Na atual composição do STF, a tendência é que a ação seja julgada improcedente. Mas Rosa Weber é simpática à ideia de descriminalização – já votou assim num caso individual em 2016. Um julgamento pelo plenário, neste momento, afastaria por um bom tempo qualquer nova tentativa de legalizar o aborto via STF. Por isso, é possível que a ministra deixe a Corte, em outubro, quando se aposenta, sem marcar o julgamento. Com isso, deixaria para quem for escolhido para sucedê-la no Supremo a tarefa de conduzir o processo para julgamento mais à frente.

Inquérito das fake news

O ministro Alexandre de Moraes colocou em julgamento, em agosto, 21 recursos contra decisões que tomou contra Bolsonaro e seus apoiadores em quatro inquéritos. André Mendonça pediu vista e adiou por tempo indeterminado a análise. O ministro sempre se posicionou contra medidas mais drásticas tomadas por Moraes nas investigações e já tentou, internamente, chegar a um acordo para arquivá-los. Mas não teve sucesso.

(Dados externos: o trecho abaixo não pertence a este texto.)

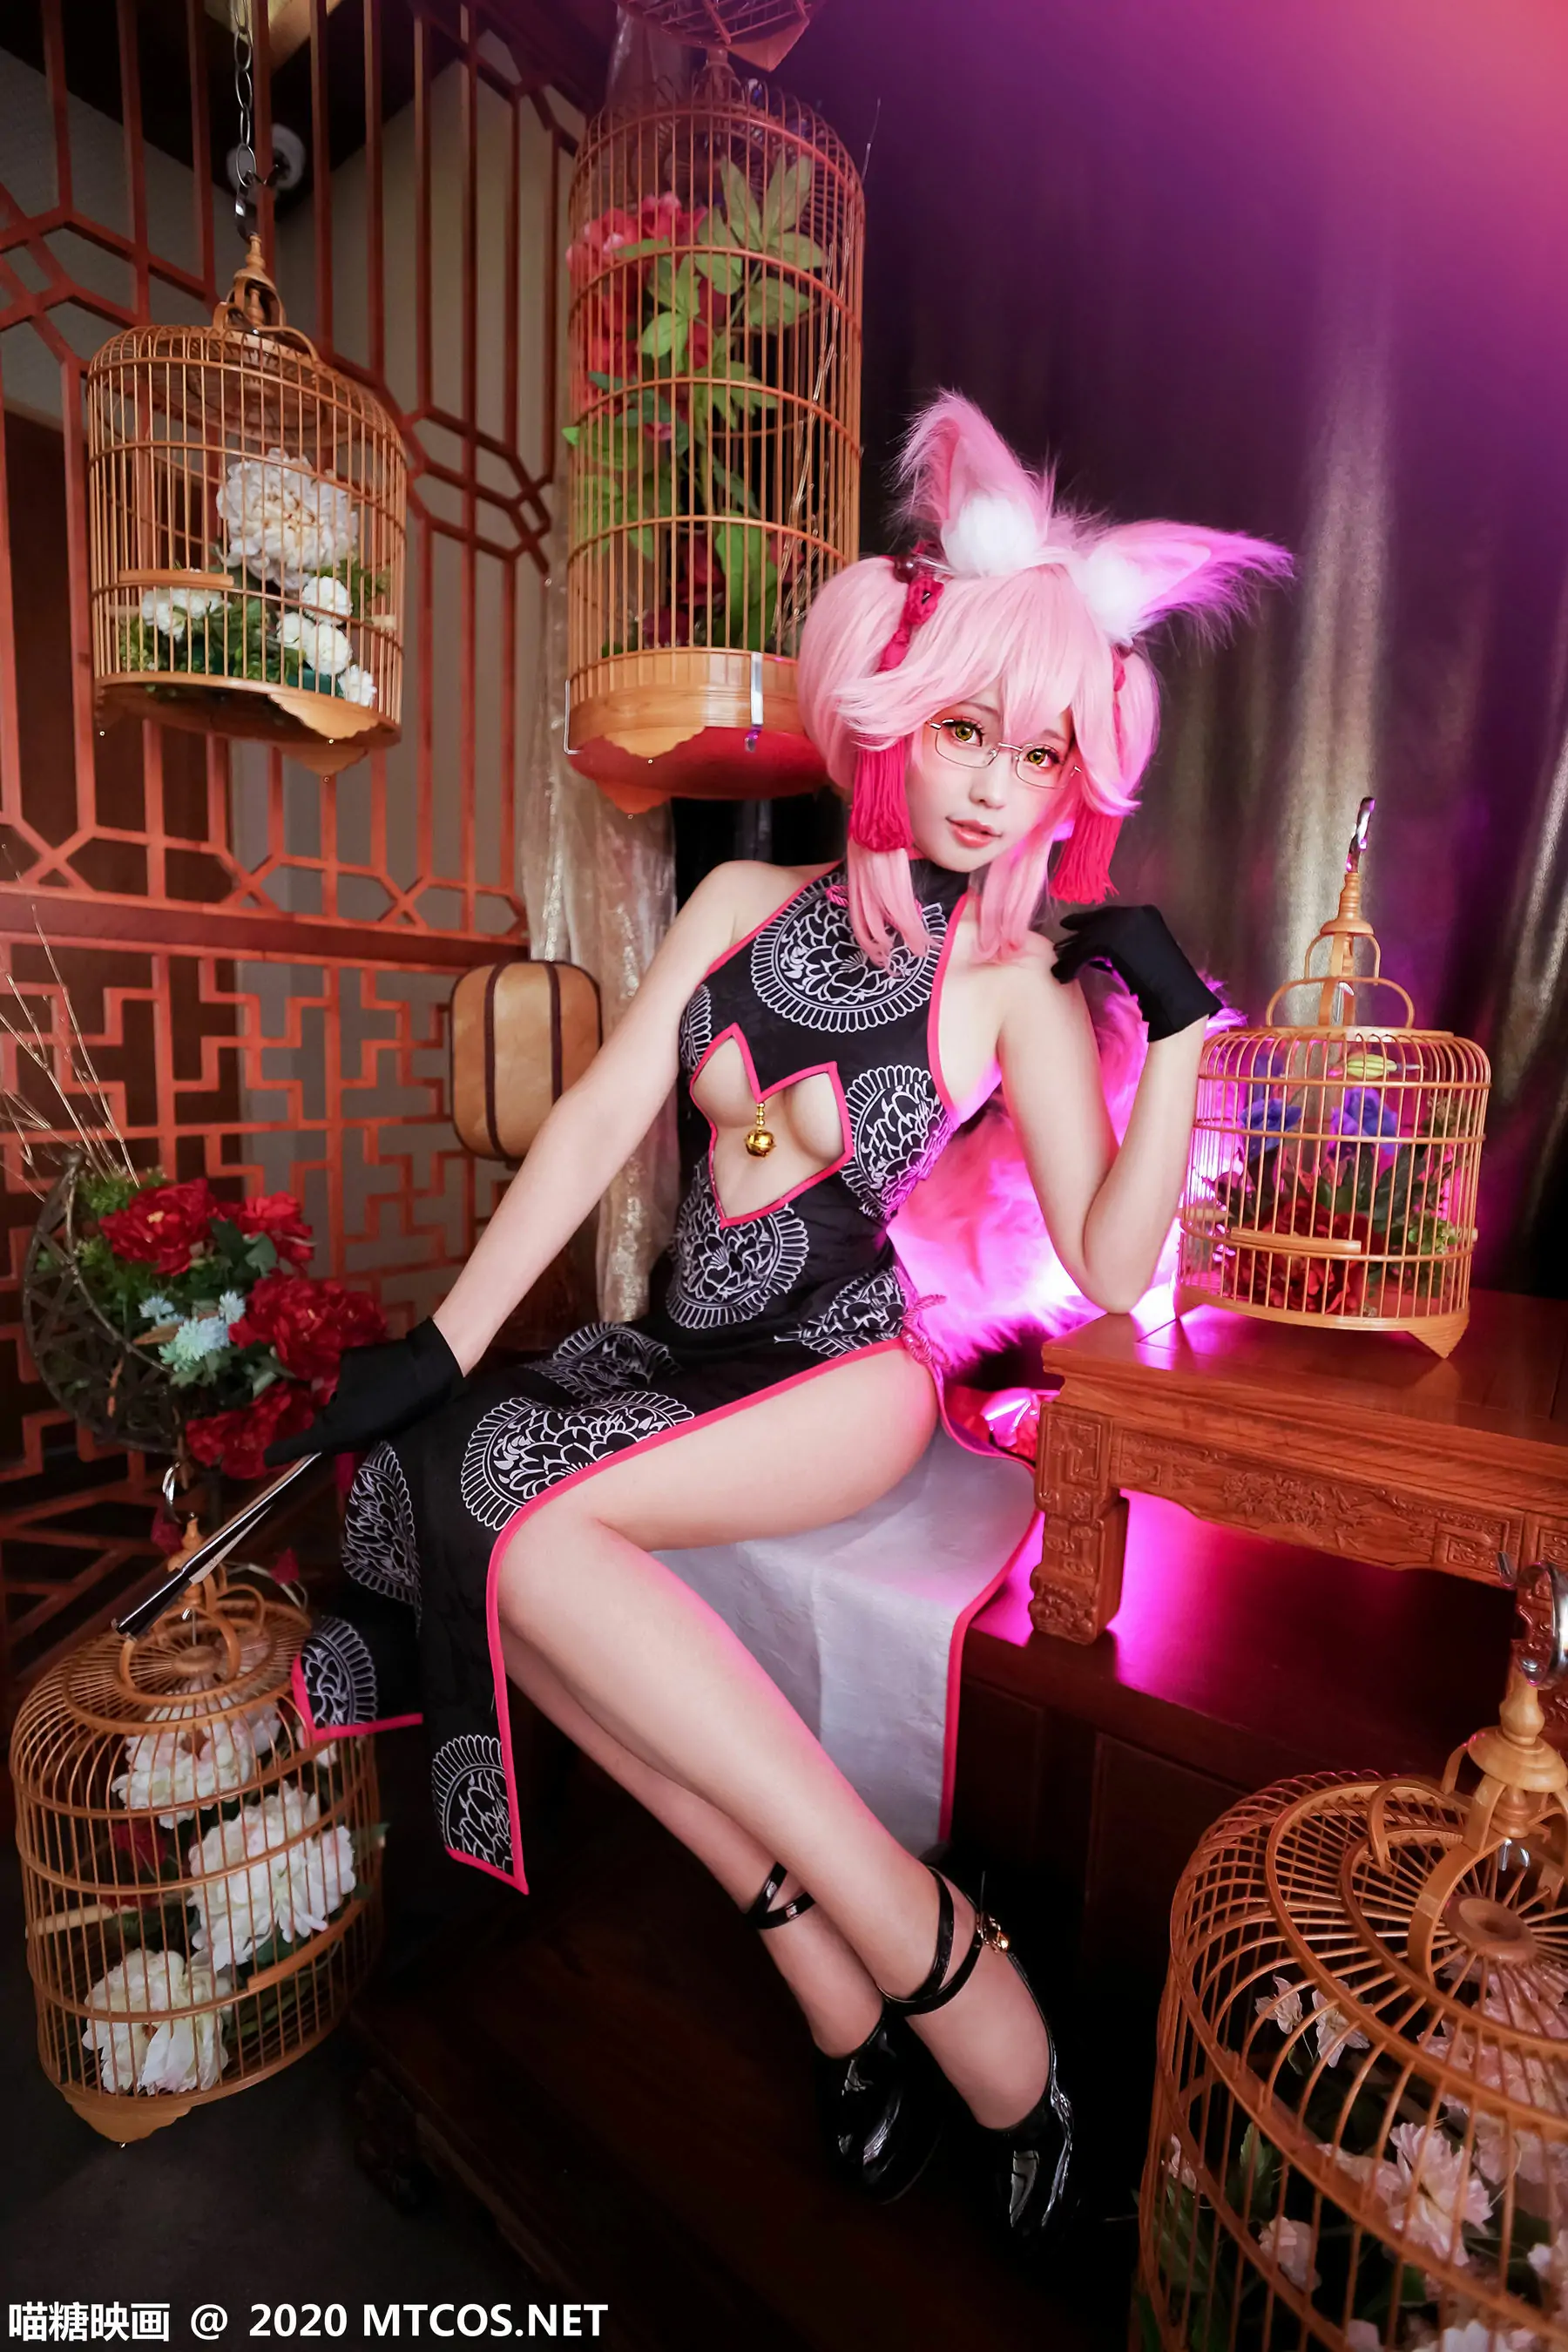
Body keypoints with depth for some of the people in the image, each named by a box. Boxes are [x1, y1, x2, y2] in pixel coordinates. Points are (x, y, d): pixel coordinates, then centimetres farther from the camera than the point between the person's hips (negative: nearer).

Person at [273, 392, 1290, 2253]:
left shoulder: (1019, 982, 1)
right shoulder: (747, 901, 8)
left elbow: (1109, 1267, -4)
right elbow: (599, 1118, 0)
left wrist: (1180, 1037, -11)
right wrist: (444, 1342, -7)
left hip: (847, 1380, -4)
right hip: (683, 1353, 5)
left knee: (510, 1500, -27)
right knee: (426, 1468, -23)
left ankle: (898, 1931, -12)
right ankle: (847, 1966, -14)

Num dos recursos, a Advocacia-Geral da União (AGU), que defende Bolsonaro, pediu o arquivamento da investigação sobre a divulgação do inquérito da Polícia Federal (PF) sobre a invasão hacker nos sistemas informatizados do Tribunal Superior Eleitoral (TSE) em 2018.

Em outro recurso, a Procuradoria-Geral da República (PGR) contestou a decisão de Moraes de abrir um novo inquérito contra Bolsonaro a pedido da CPI da Covid, pelo fato de ter dito, durante uma live em 2021, que pessoas vacinadas contra a Covid estariam desenvolvendo Aids mais rápido. Ainda não se sabe se Moraes manterá esses casos sob sua relatoria no âmbito do STF, depois que Bolsonaro deixar a Presidência. Vários outros alvos não têm foro privilegiado, mas mesmo assim são investigados pelo ministro.

Os demais recursos foram apresentados por redes sociais, deputados e empresários pedindo o fim do bloqueio de contas determinado por Moraes. Ele votou contra todos os recursos.